Long Beach already has a hotel minimum wage ordinance that was adopted in 2012 that provides annual increases based on the consumer price index. As of July, the minimum wage in the city was $17.55 per hour.
“I don’t believe the adjustments reflect the current cost of living,” said Councilmember Cindy Allen, who chairs the Economic Development and Opportunity Committee.
Labor representatives said Tuesday that the increase was justified given the profits being seen by some hotels and the need to provide a living wage to the employees who work at the hotels.
“Those profits are coming off the backs of hard-working Long Beach residents,” said Devin Ablard, an organizer with the Los Angeles County Federation of Labor, which includes Unite Here. “Those profits are the stolen wages of hard-working Long Beach residents or people who have been priced out.”

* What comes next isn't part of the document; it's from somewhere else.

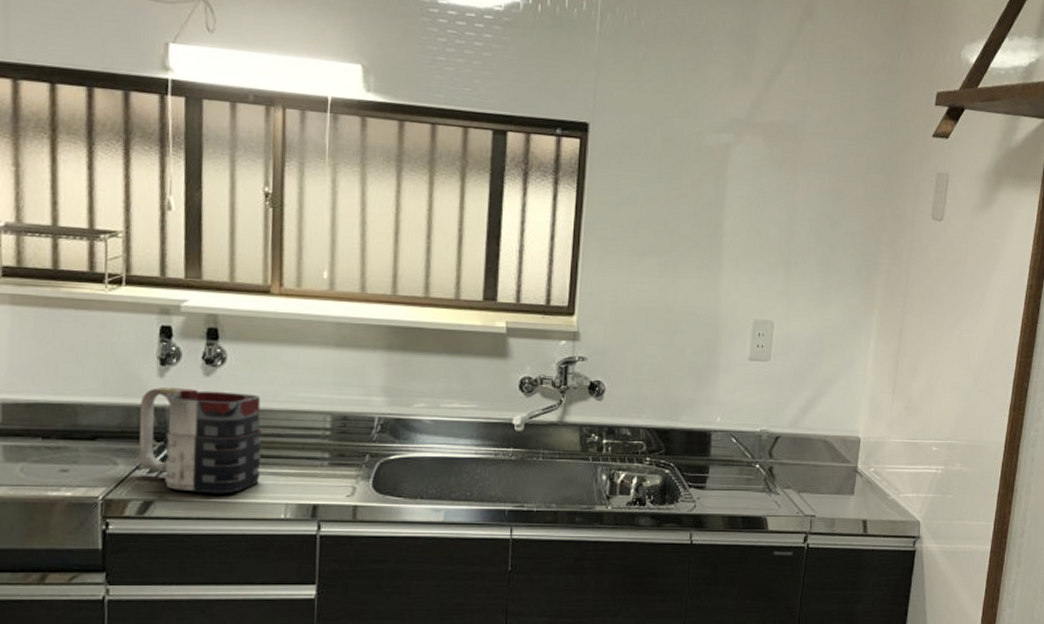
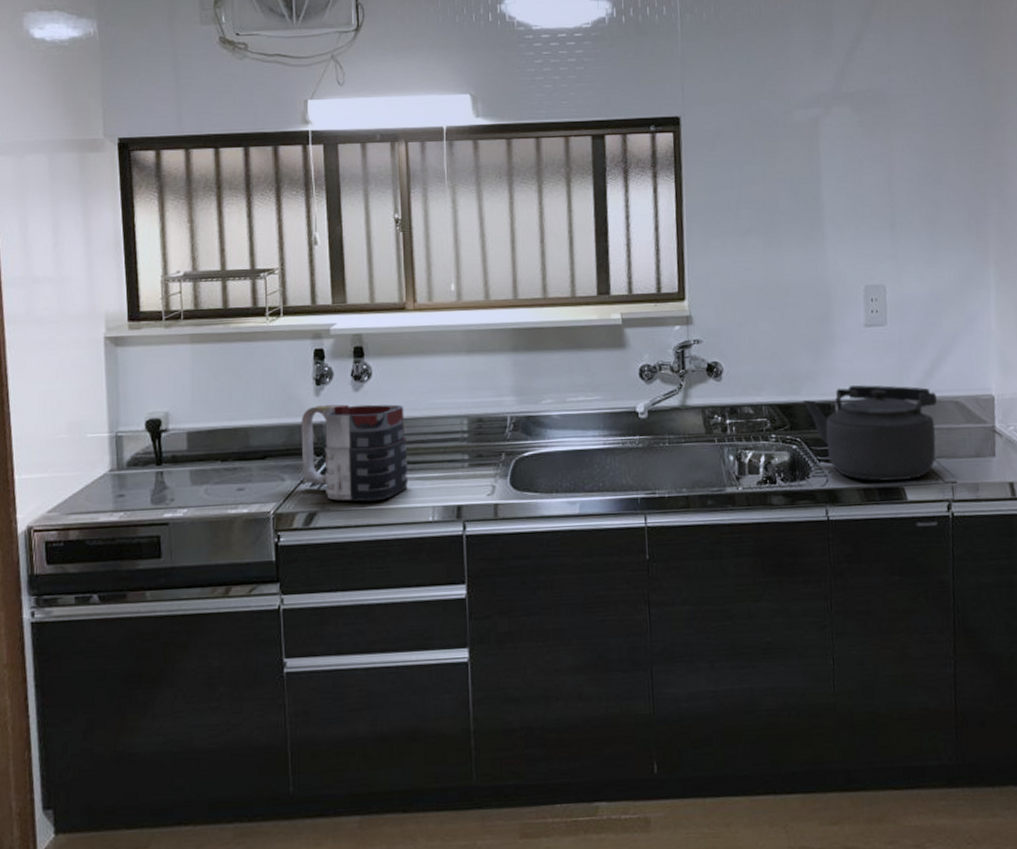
kettle: none [681,417,808,510] -> present [803,385,937,481]

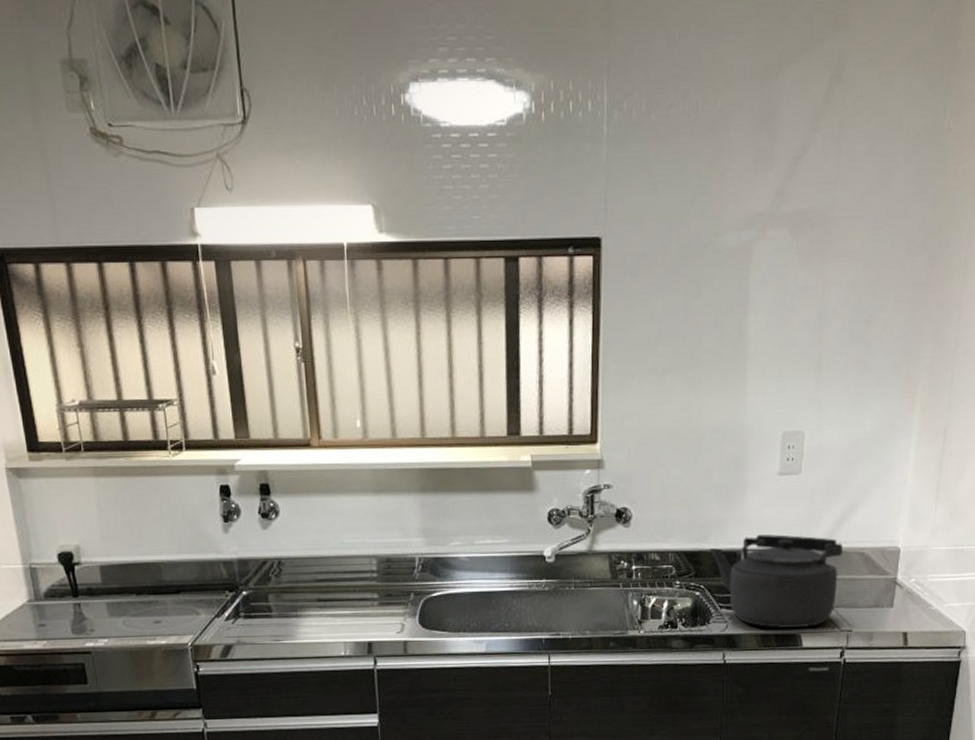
mug: present [301,404,409,502] -> none [211,541,320,636]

Hoteliers called for a phased-in approach to any kind of wage increase, saying that it would allow them to adapt to the increased costs.
“We need to look at transitioning to that point, rather than shocking the system and potentially creating a bigger economic issue for the city,” said Imran Ahmed, general manager for the Long Beach Marriott.
While strikes have been more visible in cities like Los Angeles, some of Unite Here’s members joined the “Hot Labor Summer” in Los Angeles by picketing outside of Hotel Maya. Within the first week, the demonstrations turned violent after a hotel guest punched a protestor before a wedding ceremony at the hotel.
The union is behind several efforts across the region to raise the minimum wage for its members. In Los Angeles, some council members have proposed skipping a $25 per hour wage in favor of a $30 minimum wage.
Meanwhile, in Anaheim, that council has voted to oppose a ballot measure that would increase workers’ wages to $25 per hour. Unite Here qualified a measure for Anaheim’s ballot that would raise wages for not only hotel workers, but also those at the convention center, Angel Stadium and other entertainment spaces.
An analysis done for Anaheim found that in the short term, increased wages would likely lead to more transient occupancy tax for the city, which is the amount charged on top of daily room rates. The report suggested that hotels would raise prices and that would lead to between a 0.5% and 2.5% increase to the city’s TOT revenue, or as much as $5.9 million.
However, those gains could be short-lived, the report said. It projected that by 2028, the amount the city would see in TOT would actually be less with the wage increases than without, stating that visitors might choose to stay elsewhere because of the higher nightly charges and some hotels could go out of business.
The report noted that at least one hotel project has been cancelled because of the pending ballot measure.
“The social goals of the bill are laudable,” the report said. “However, policymakers should be very careful about balancing these trade-offs with nurturing the overall tourism market, and they should be cautious about long-term unintended consequences.”
The hotel tax accounts for over 40% the city’s overall revenue, a much larger amount than Long Beach, which projected just $23.1 million of its $676 million general fund would come from TOT.
Anaheim’s council voted to oppose the measure, citing negative effects for its city-owned convention center and the tourism economy as a whole.
The issue will now move forward to the full City Council, which will be updated at its Sept. 19 meeting about potential options for the ballot measure.
If it eventually approves putting the hotel worker wage increase on the March ballot, it would join another wage increase for health care employees in the city, who are also seeking a $25 minimum wage.